Wäre denn das wiederum gerecht? Das ist ein weiterer aktueller Kern der Frage des Pilatus. Christen; Islamisten, amerikanische Neokonservative und deutsche Nationalisten und manche Linke haben absolute Prinzipien, die sie auch auf alle anderen übertragen wollen.

Liberale Skepsis

Im Gegensatz dazu besteht die römische Tradition in einem liberalen Skeptizismus, wie er sich im Denken von Cicero und Seneca ausdrückt. Beide argumentierten, dass abstrakte Prinzipien zu unsicher seien, um das Handeln zu leiten, zu fremd und ungewohnt, um in den neu eroberten Provinzen mit ihren fremdartigen, auf Römer oft bizarr wirkenden Kulturen Zuneigung zu gewinnen. Gewohnheiten, die sich bewährt haben und vertraut sind, seien eine weitaus sicherere Sache. Und Gewohnheiten variieren natürlich von Ort zu Ort und von Zeit zu Zeit, was darauf hinführt, dass unterschiedliche politische Vorgehensweisen für unterschiedliche Völker geeignet sind.

Es spricht viel dafür, dass dies ein Grund für Pilatus' Politik der wohlwollenden Vernachlässigung gewesen ist, einer toleranten Nachsicht des "leben und leben lassen", die eine grundsätzliche Zufriedenheit mit der Welt und die optimistische Bereitschaft zur Toleranz bezeugt, und auf der bis in die Gegenwart anhaltende Erfolg des römischen Herrschafts- und Gesellschaftsmodells und des Römischen Rechts beruht.
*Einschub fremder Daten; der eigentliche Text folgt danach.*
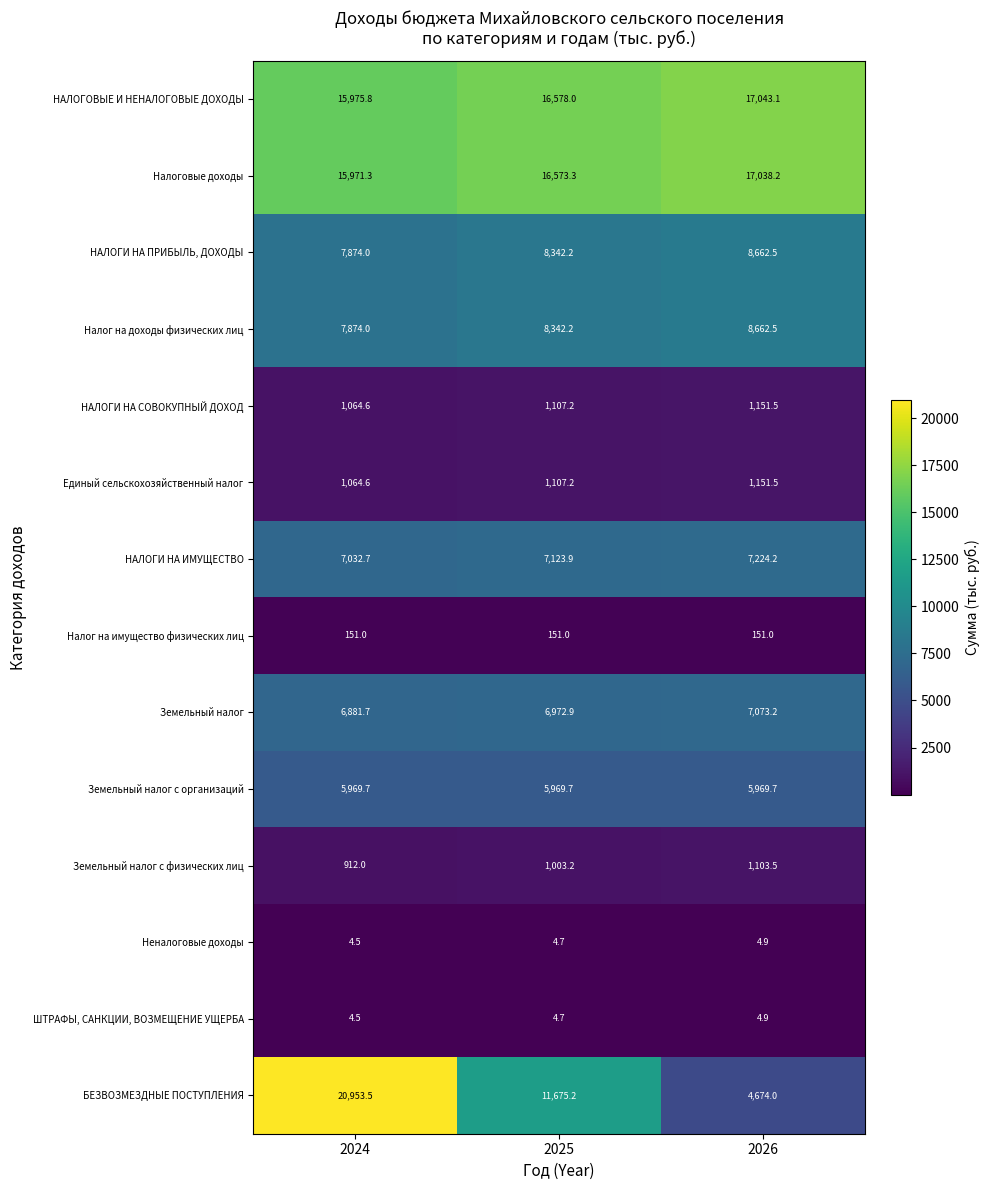

Rank the categories by Земельный налог value from lowest to highest.

2024, 2025, 2026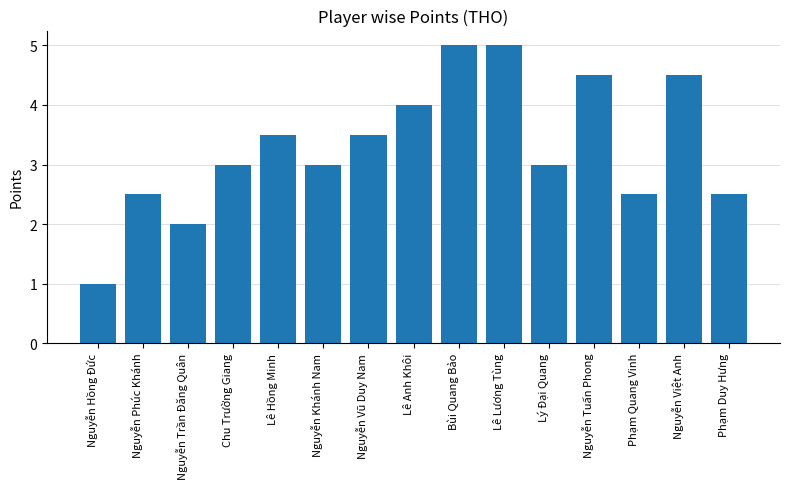

The chart shows a value of 2.7 at Lê Anh Khôi. True or false?

False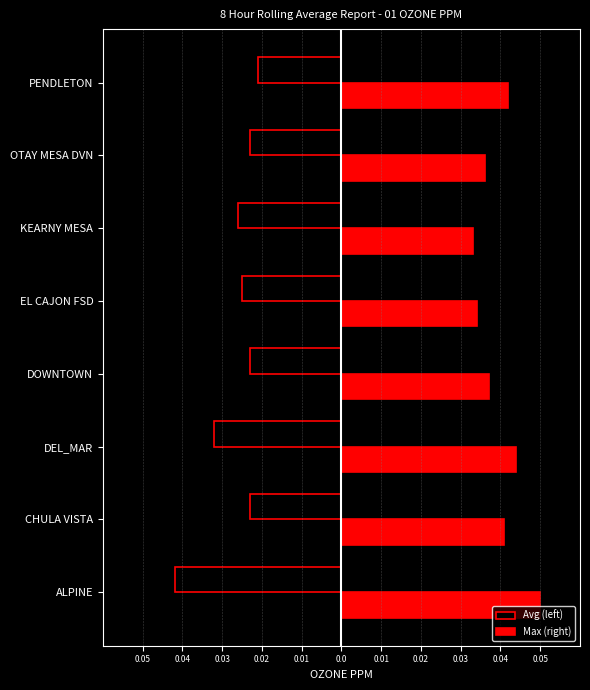

What are all the series names shown in the legend?

Avg (left), Max (right)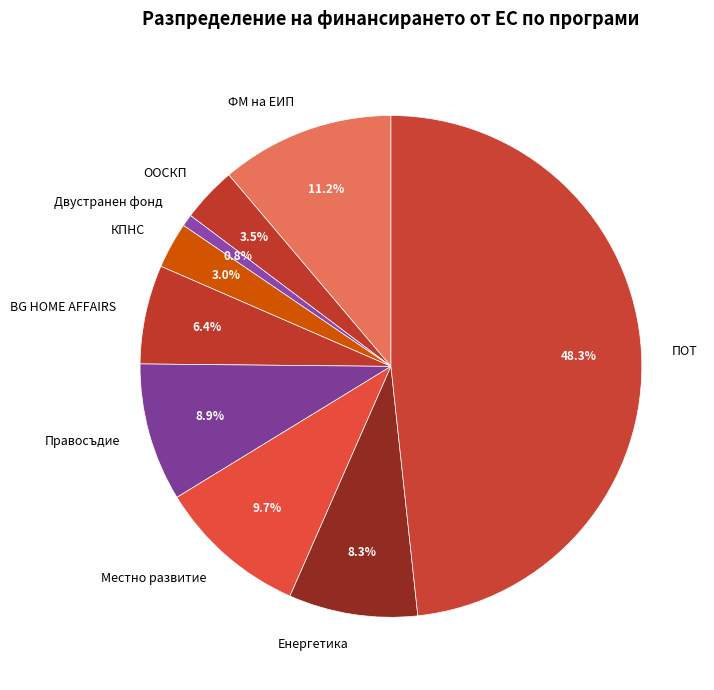

Does КПНС account for over 50% of the chart?

No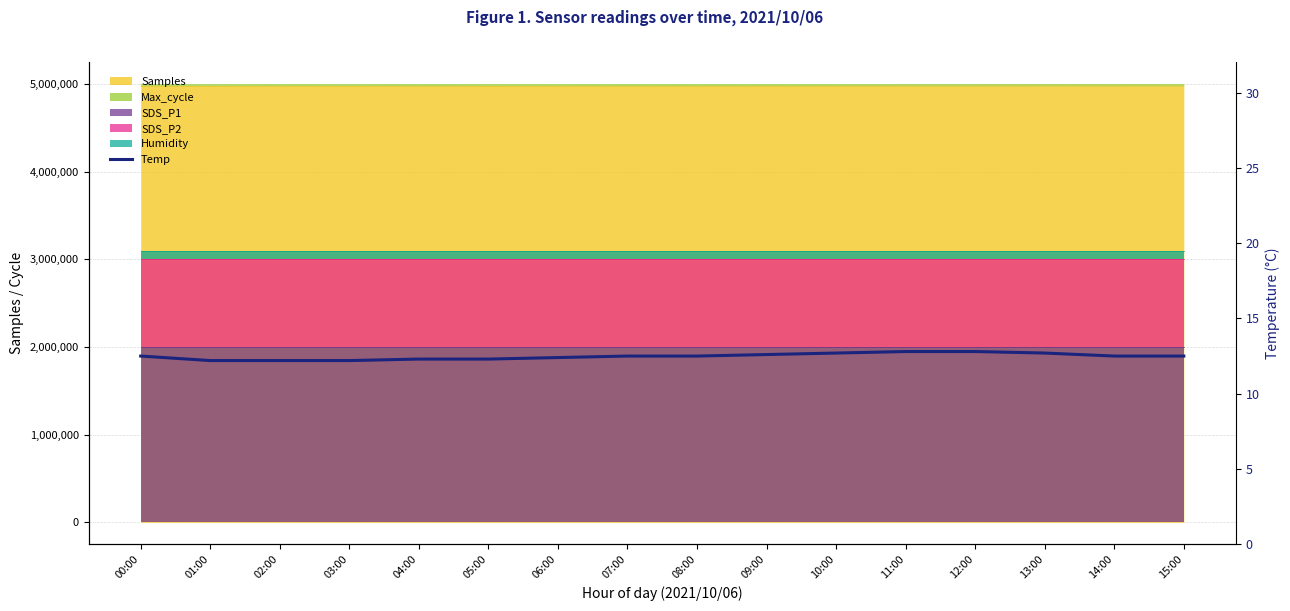

Rank the categories by value from highest to lowest.

11:00, 12:00, 10:00, 13:00, 09:00, 00:00, 07:00, 08:00, 14:00, 15:00, 06:00, 04:00, 05:00, 01:00, 02:00, 03:00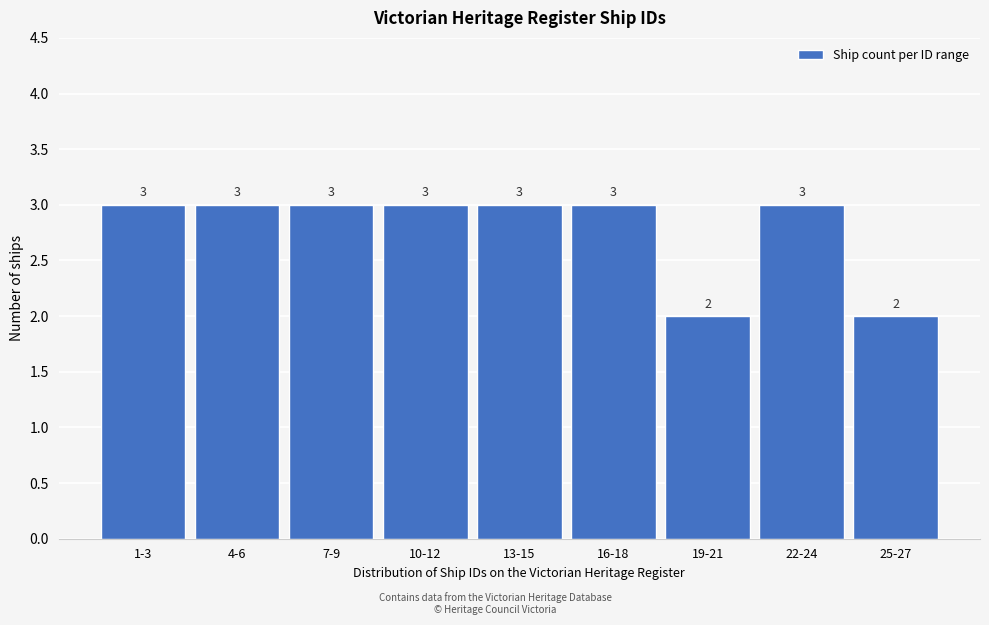

Reading left to right, list all the values displayed in this chart.

1-3=3	4-6=3	7-9=3	10-12=3	13-15=3	16-18=3	19-21=2	22-24=3	25-27=2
Pilatus ist Rationalist. Er überprüft, fragt nach und bildet sich sein eigenes Urteil. Dieser moderne liberale Skeptizismus trägt auch dazu bei, die mögliche Empörung zu lindern, die manche von uns modernen (oder modischen) Postimperialisten angesichts der Gleichgültigkeit von Pilatus gegenüber lokalen Empfindlichkeiten empfinden mögen. Denn wenn er ein Imperialist war, dann war er ein Imperialist der bestmöglichen Art - einer, der sich nur dort einmischte, wo es unumgänglich war.

Pontius Pilatus hat aus der leidigen Angelegenheit um den Aufrührer Jesus Christus das Beste gemacht.